The results indicated that knowledge on how the medication functions in the body and how to manage bleeding episodes was lacking in some cases. Some interviewees reported not knowing when it was appropriate to administer FVIII concentrate for a bleed, which has also been expressed in previous experiences with emicizumab [34]. This gap in communication suggests the need for improved education and more comprehensive discussions between PwHA and HCPs to ensure clarity around the new treatment. All participants described difficulty adjusting to the initial pain and technical difficulty associated with subcutaneous administration of emicizumab. This has also been reported in another study at a single Haemophilia Treatment Centre, in which 13% of participants listed subcutaneous injections as a knowledge gap when switching [39]. People initiating emicizumab may have only a few appointments with their HCP to learn to administer the treatment, compared with weekly meetings over multiple months when learning to administer intravenous treatment. While this may reduce healthcare resource utilisation, it could also limit opportunities for patient education and support. Our results suggest that people initiating emicizumab treatment may benefit from tailored discussion and more follow-up visits, offering them greater opportunity to learn how to manage their new treatment. This approach can help ensure that they feel supported and empowered to make informed decisions on their care. Some participants felt they lacked insights from a patient perspective. To address this, HCPs could refer individuals who are considering switching to emicizumab to patient advocacy groups. These groups can offer educational resources specifically designed to meet the needs and understanding of PwHA, potentially enhancing the SDM process [40]. In a previous report investigating patient perspectives on novel treatments, respondents also listed magazines and social media as sources of information; the latter was reportedly useful for exchanging experiences with peers. However, participants also reported difficulty in knowing what to search for, and how to find information that was relevant to their specific situation [41].
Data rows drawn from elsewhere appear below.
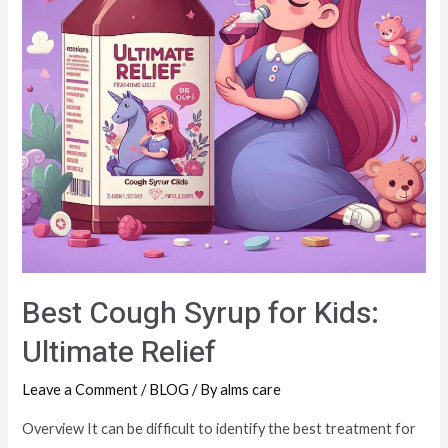
Best Cough Syrup for Kids:
Ultimate Relief
Leave a Comment
/
BLOG
/ By
alms care
Overview It can be difficult to identify the best treatment for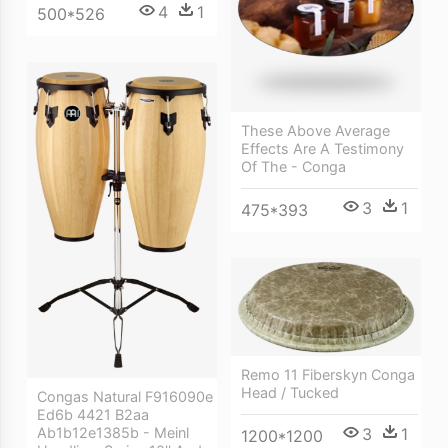
4
1
500*526
These Above Average
Effects Are A Testimony
Of The - Conga
3
1
475*393
Remo 11 Fiberskyn Conga
Head / Tucked
Congas Natural F916090e
Ed6b 4421 B2aa
3
1
Ab1b12e1385b - Meinl
1200*1200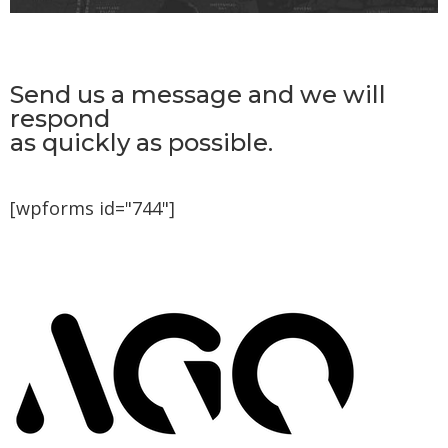
Send us a message and we will
respond
as quickly as possible.
[wpforms id="744"]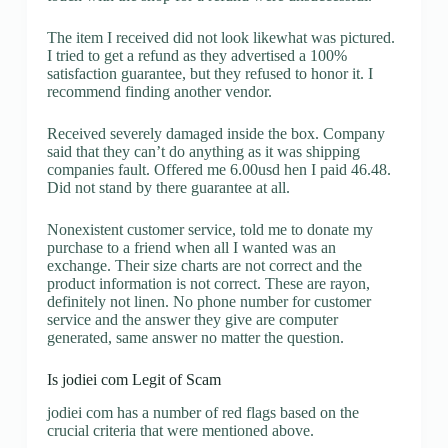
The item I received did not look likewhat was pictured.
I tried to get a refund as they advertised a 100%
satisfaction guarantee, but they refused to honor it. I
recommend finding another vendor.
Received severely damaged inside the box. Company
said that they can’t do anything as it was shipping
companies fault. Offered me 6.00usd hen I paid 46.48.
Did not stand by there guarantee at all.
Nonexistent customer service, told me to donate my
purchase to a friend when all I wanted was an
exchange. Their size charts are not correct and the
product information is not correct. These are rayon,
definitely not linen. No phone number for customer
service and the answer they give are computer
generated, same answer no matter the question.
Is jodiei com Legit of Scam
jodiei com has a number of red flags based on the
crucial criteria that were mentioned above.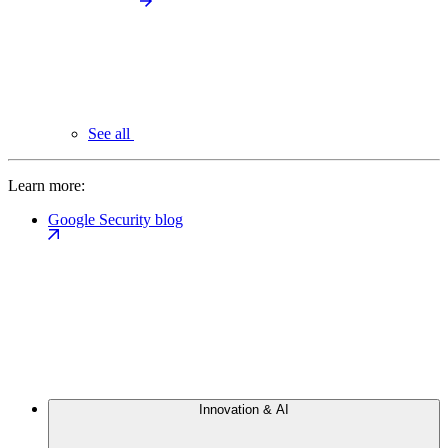
See all
Learn more:
Google Security blog
Innovation & AI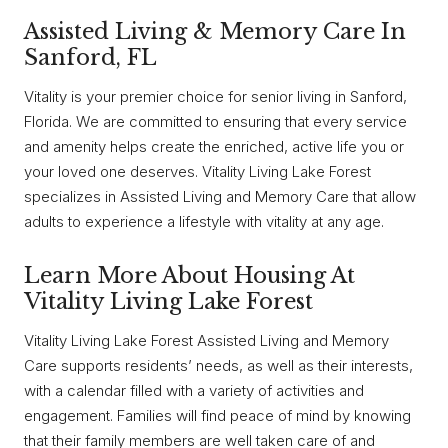
Assisted Living & Memory Care In
Sanford, FL
Vitality is your premier choice for senior living in Sanford,
Florida. We are committed to ensuring that every service
and amenity helps create the enriched, active life you or
your loved one deserves. Vitality Living Lake Forest
specializes in Assisted Living and Memory Care that allow
adults to experience a lifestyle with vitality at any age.
Learn More About Housing At
Vitality Living Lake Forest
Vitality Living Lake Forest Assisted Living and Memory
Care supports residents’ needs, as well as their interests,
with a calendar filled with a variety of activities and
engagement. Families will find peace of mind by knowing
that their family members are well taken care of and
Participants were recruited from the Swedish cohort of the HemiNorth 2 study, meaning that they may not be representative of the whole HA population, although they did represent the entire Swedish population of the study. All participants were ≤45 years of age, meaning that older participants with a potentially greater disease burden were not represented. Additionally, the results reflect the initial 48 weeks of emicizumab treatment; further research is needed to capture the long-term experiences of PwHA being treated with emicizumab. The results of this study should be viewed as one interpretation that contributes to a broader understanding of the treatment-switching experiences of PwHA.
Our study findings convey reduced disease burden in PwHA switching to emicizumab, as well as a newfound sense of normality and hope for the future treatment of haemophilia. These experiences also highlight gaps in knowledge about emicizumab among PwHA, and unrealistic expectations in those with joint damage and pre-existing injuries; addressing these issues is a necessary step in ensuring optimal SDM practice and managing expectations when switching treatments.